According to RealtyTrac’s year-end U.S. home flipping report, Florida trails only Nevada for the number of home flips in 2015.
RealtyTrac defines a home flip as a property sold in an arms-length sale for a second time within a 12-month period. Florida ranked first in highest percentage of home sales in 2015 being flips. Jacksonville was third in the country with a 41 percent increase in flips over 2014.
Nationwide, property flipping involved 5.5 percent of all single-family and condo sales last year, an increase from 5.3 percent one year earlier.
“As confidence in the housing recovery spreads, more real estate investors and would-be real estate investors are hopping on the home flipping bandwagon,” says Daren Blomquist, senior vice president at RealtyTrac.
Blomquist says it’s not just the number of flips that’s changing — it’s also the people doing the flipping.
“We also see the flipping trend trickling down to smaller investors who are completing fewer flips per year,” he says. “The total number of investors who completed at least one flip in 2015 was at the highest level since 2007, and the number of flips per investor was at the lowest level since 2008.”
The number of active home flippers peaked in 2005.
“More inexperienced home flippers with a smaller financial cushion could be a sign of an over-speculative market, but the data indicates that flippers in 2015 continued to operate within relatively conservative margins,” Blomquist says. “Homes flipped in 2015 were on average purchased at a 26 percent discount below estimated market value and re-sold by the flipper at a 5 percent premium above estimated market value.”
“The problem with a rise in home flipping is that these sales artificially inflate home prices, making housing even less affordable for buyers and increasing the risk of a bubble,” says Matthew Gardner, chief economist at Windermere Real Estate in Seattle.
In 2015, U.S. homes flipped yielded an average gross profit of $55,000 nationwide — the difference between the purchase price and the flipped price without including rehab costs and other expenses.
The average gross return on investment was 45.8 percent, up from 44.2 percent in 2014 and 35.3 percent in 2005.
SUBHEAD Flips in Florida
The Miami metro area had the most homes flipped last year in the U.S. — 10,658 or 8.6 percent of all Miami-area home sales for the year, a 4 percent year-to-year increase.
Two Florida cities made the top five when looking at flips as a percentage of all home sales. Tampa (9.2 percent of all home sales) and Deltona-Daytona Beach-Ormond Beach (9.1 percent) ranked fourth and fifth, respectively. The three U.S. cities at the top are Memphis (11.1 percent); Fresno, Calif. (9.2 percent) and Las Vegas (9.2 percent).

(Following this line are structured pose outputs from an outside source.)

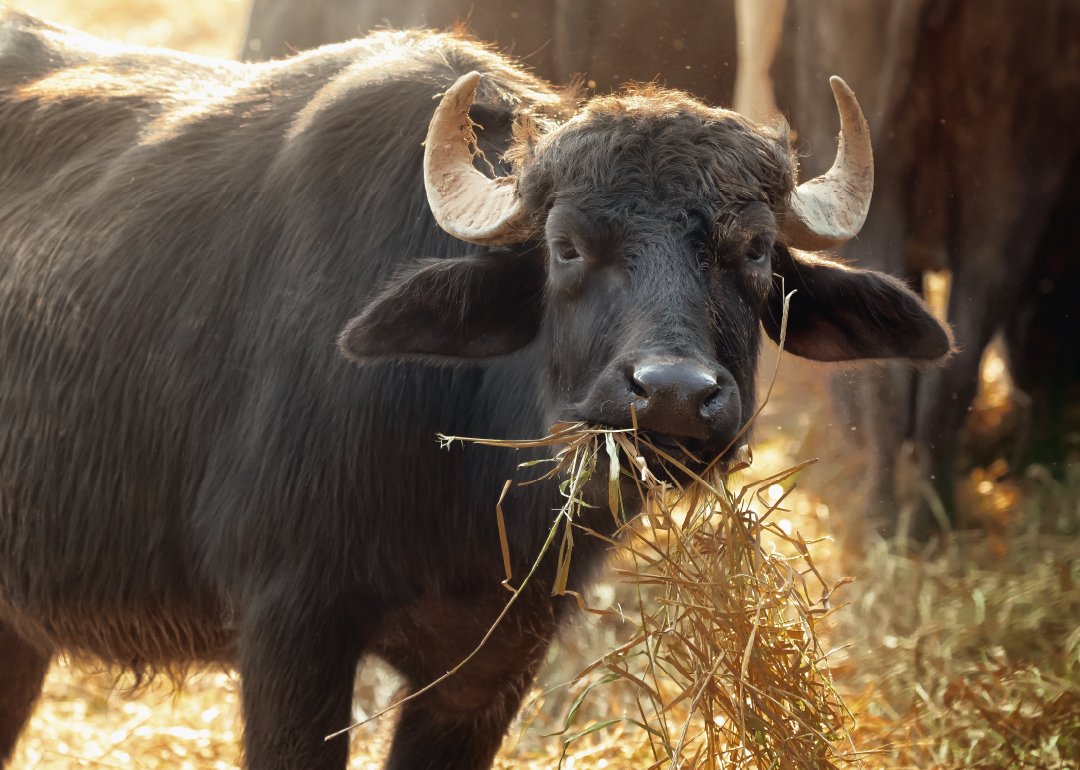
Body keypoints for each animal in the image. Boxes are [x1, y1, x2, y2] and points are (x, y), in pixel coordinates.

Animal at [0, 10, 949, 770]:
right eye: (566, 248)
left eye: (752, 250)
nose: (674, 394)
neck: (457, 486)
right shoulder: (289, 625)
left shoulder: (495, 659)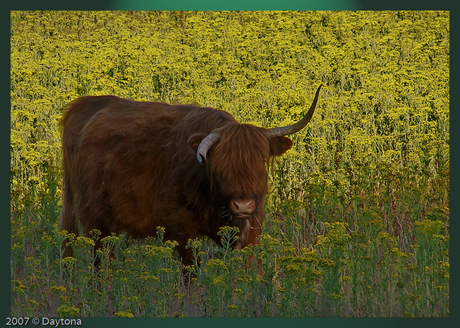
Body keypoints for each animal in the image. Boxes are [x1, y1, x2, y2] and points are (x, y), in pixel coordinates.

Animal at [59, 84, 322, 270]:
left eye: (259, 164)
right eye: (221, 168)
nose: (243, 205)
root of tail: (86, 104)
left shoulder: (251, 229)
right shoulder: (183, 233)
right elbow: (191, 274)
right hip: (95, 219)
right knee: (101, 260)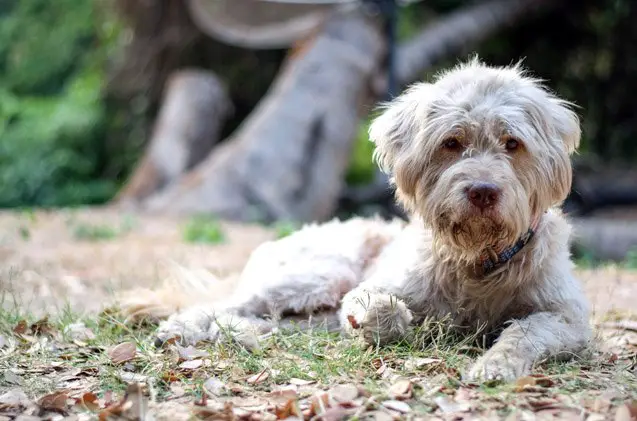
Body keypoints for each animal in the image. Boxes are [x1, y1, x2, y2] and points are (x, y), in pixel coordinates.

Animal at [145, 57, 592, 382]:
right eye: (452, 142)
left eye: (512, 144)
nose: (482, 191)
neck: (478, 262)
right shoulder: (371, 289)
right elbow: (387, 310)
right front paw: (390, 324)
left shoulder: (568, 319)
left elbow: (524, 333)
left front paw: (496, 365)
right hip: (320, 274)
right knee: (225, 304)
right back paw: (181, 328)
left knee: (261, 319)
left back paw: (245, 333)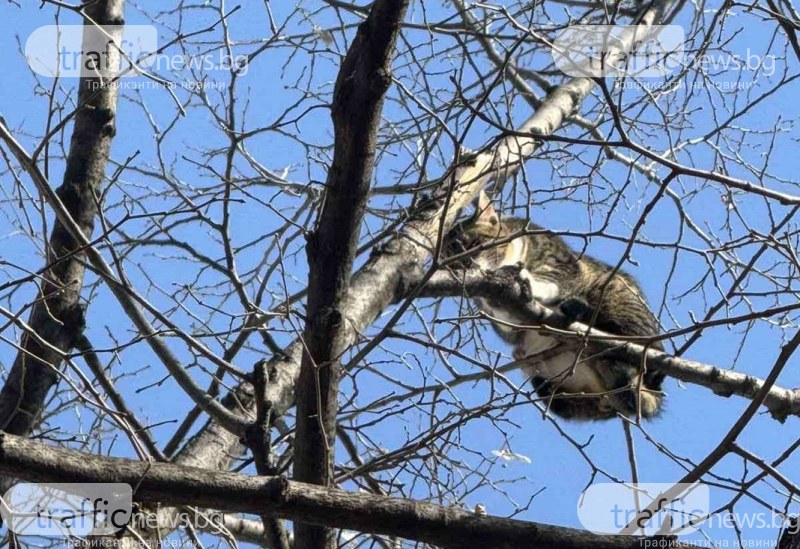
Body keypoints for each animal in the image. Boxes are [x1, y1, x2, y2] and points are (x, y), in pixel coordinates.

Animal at [444, 193, 664, 420]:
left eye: (475, 244)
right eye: (451, 263)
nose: (466, 265)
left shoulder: (565, 266)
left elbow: (551, 279)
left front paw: (525, 278)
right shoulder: (501, 319)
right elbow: (505, 321)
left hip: (615, 293)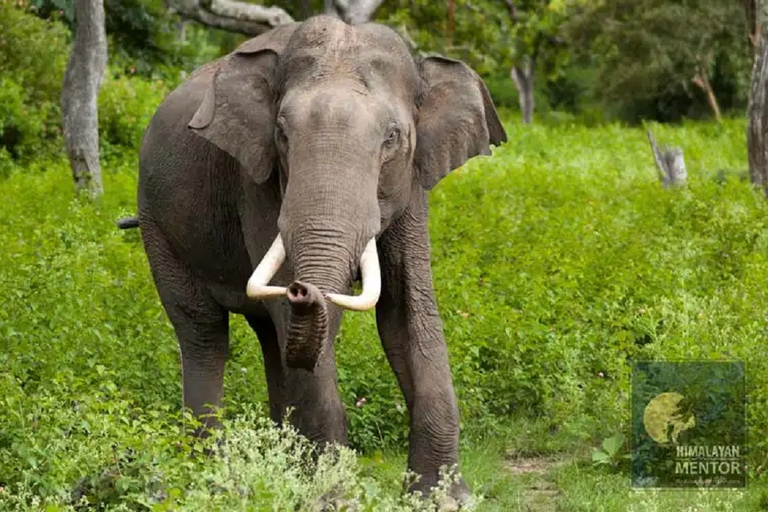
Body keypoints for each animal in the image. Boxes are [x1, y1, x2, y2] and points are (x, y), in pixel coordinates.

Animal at [135, 15, 508, 500]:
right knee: (204, 332)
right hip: (156, 223)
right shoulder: (256, 180)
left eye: (392, 138)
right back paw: (209, 474)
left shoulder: (413, 184)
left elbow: (408, 312)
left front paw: (443, 498)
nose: (301, 289)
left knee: (270, 338)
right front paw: (332, 495)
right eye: (281, 134)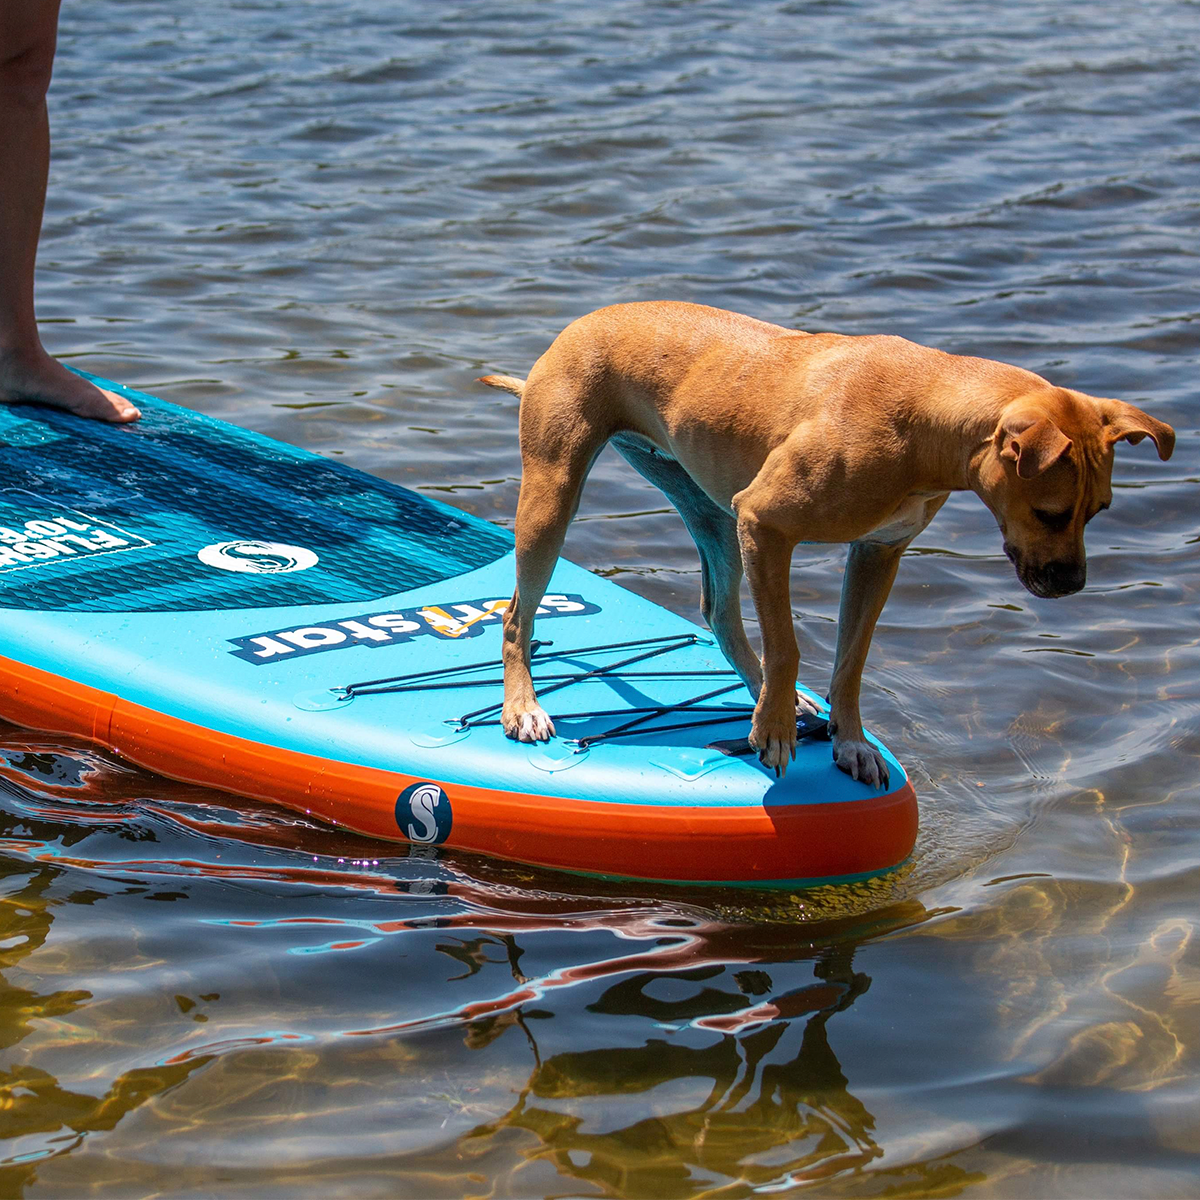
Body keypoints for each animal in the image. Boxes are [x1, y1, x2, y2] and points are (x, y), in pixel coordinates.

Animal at [477, 300, 1171, 787]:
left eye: (1100, 511)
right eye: (1050, 513)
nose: (1073, 585)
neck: (928, 418)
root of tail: (575, 327)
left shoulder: (877, 554)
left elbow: (852, 659)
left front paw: (849, 740)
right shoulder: (766, 525)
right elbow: (787, 645)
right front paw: (776, 732)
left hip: (708, 511)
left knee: (720, 611)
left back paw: (772, 697)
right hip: (556, 494)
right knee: (516, 615)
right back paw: (523, 708)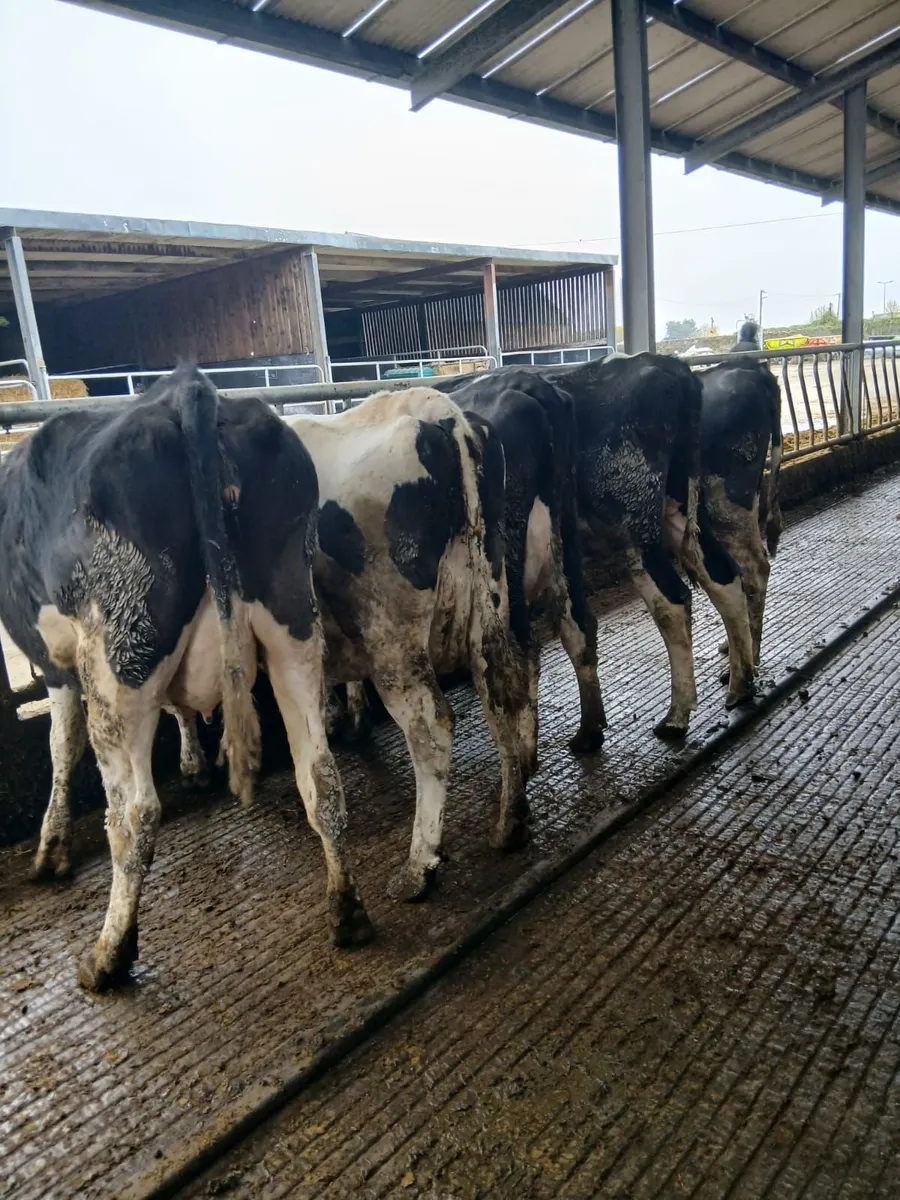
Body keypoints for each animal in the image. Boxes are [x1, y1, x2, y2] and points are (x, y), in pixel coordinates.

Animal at [0, 365, 372, 991]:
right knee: (321, 778)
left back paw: (109, 954)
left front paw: (51, 847)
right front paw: (197, 762)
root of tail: (187, 388)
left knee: (133, 814)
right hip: (293, 623)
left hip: (121, 658)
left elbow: (60, 746)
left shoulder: (59, 667)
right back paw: (347, 912)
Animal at [285, 387, 530, 896]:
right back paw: (510, 822)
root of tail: (442, 412)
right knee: (498, 692)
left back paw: (419, 866)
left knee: (431, 727)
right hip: (489, 594)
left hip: (393, 639)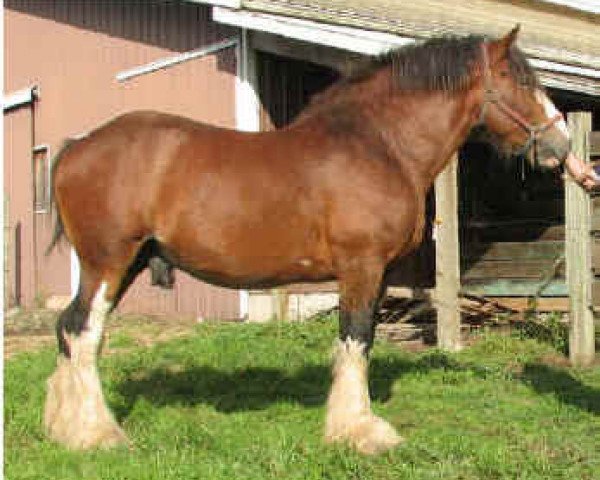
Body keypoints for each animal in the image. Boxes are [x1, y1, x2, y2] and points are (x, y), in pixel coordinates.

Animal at [43, 28, 596, 456]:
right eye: (521, 81)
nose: (562, 146)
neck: (379, 144)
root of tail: (78, 147)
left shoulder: (377, 274)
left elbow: (359, 341)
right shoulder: (361, 267)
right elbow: (356, 339)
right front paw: (360, 432)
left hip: (127, 263)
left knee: (69, 329)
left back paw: (63, 427)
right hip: (108, 262)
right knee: (83, 331)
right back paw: (97, 434)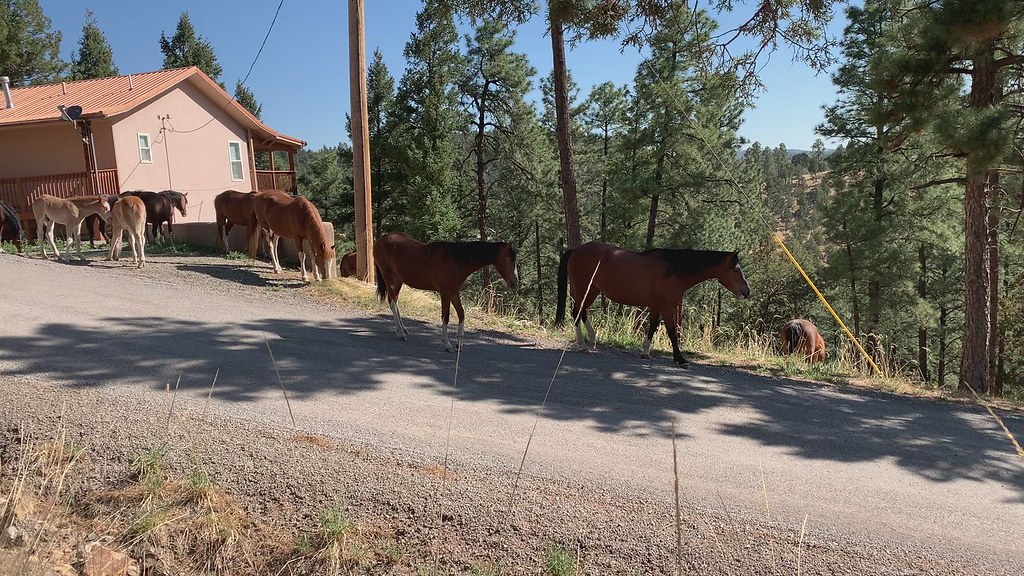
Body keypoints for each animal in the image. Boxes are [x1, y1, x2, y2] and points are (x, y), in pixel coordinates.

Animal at [373, 232, 519, 352]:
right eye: (511, 259)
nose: (515, 282)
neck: (456, 261)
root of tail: (381, 239)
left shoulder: (454, 292)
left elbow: (461, 314)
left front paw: (459, 344)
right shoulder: (445, 293)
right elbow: (446, 316)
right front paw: (447, 344)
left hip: (399, 279)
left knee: (395, 301)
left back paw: (402, 330)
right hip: (388, 276)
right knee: (392, 301)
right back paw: (402, 333)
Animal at [554, 241, 751, 366]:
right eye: (736, 269)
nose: (747, 292)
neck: (674, 270)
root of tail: (575, 250)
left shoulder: (656, 306)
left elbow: (652, 327)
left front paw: (645, 352)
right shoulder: (667, 307)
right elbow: (672, 332)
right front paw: (680, 359)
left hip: (592, 290)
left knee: (582, 312)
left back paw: (592, 340)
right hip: (584, 289)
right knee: (577, 312)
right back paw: (583, 345)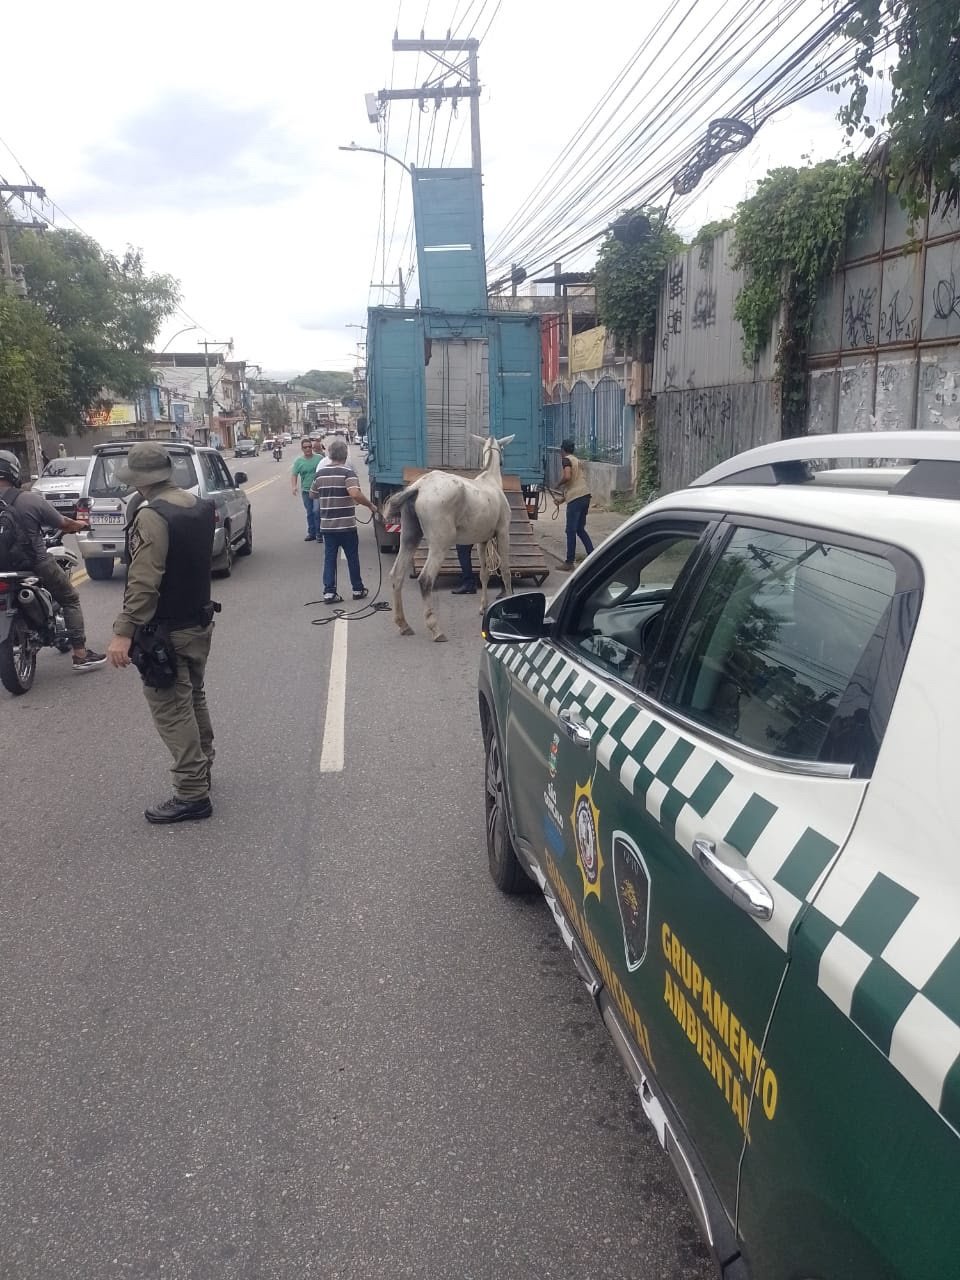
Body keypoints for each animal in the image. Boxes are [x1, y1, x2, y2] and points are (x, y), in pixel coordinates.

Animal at [386, 435, 519, 645]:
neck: (490, 482)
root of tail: (419, 488)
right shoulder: (503, 533)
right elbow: (505, 571)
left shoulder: (482, 541)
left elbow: (484, 574)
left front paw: (483, 607)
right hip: (440, 545)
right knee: (425, 579)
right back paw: (436, 629)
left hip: (409, 539)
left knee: (397, 574)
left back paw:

Looking at the increase in the number of flips as a share of all single-family home sales, Lakeland topped the list with a 50 percent increase. It was followed by New Haven, Conn. (up 45 percent); Jacksonville (up 41 percent); Homosassa Springs (up 40 percent); and Akron, Ohio (up 37 percent).
“We continue to see distressed properties funnel through the pipeline in South Florida, which makes it ripe for investors to profit in a strong selling market,” says Mike Pappas, CEO and president at the Keyes Company in South Florida.
“There are always sellers that will discount for a quick cash sale and open the door for astute investors to make a good return by repositioning the property,” Pappas said.
Two Florida cities ranked in the top 10 for flippers’ return on investment. While Boise, Idaho, topped the list (85 percent increase) followed by Hartford, Conn. (51 percent increase); Ocala came in at No. 3 with a 49 percent increase and Homosassa Springs followed with a 41 percent increase.
Overall, 8 percent of Florida home sales were flips, according to RealtyTrac. Only Nevada, at 8.8 percent, ranked higher. Alabama (7.4 percent), Arizona (7.1 percent) and Tennessee (6.9 percent) rounded out the top five list.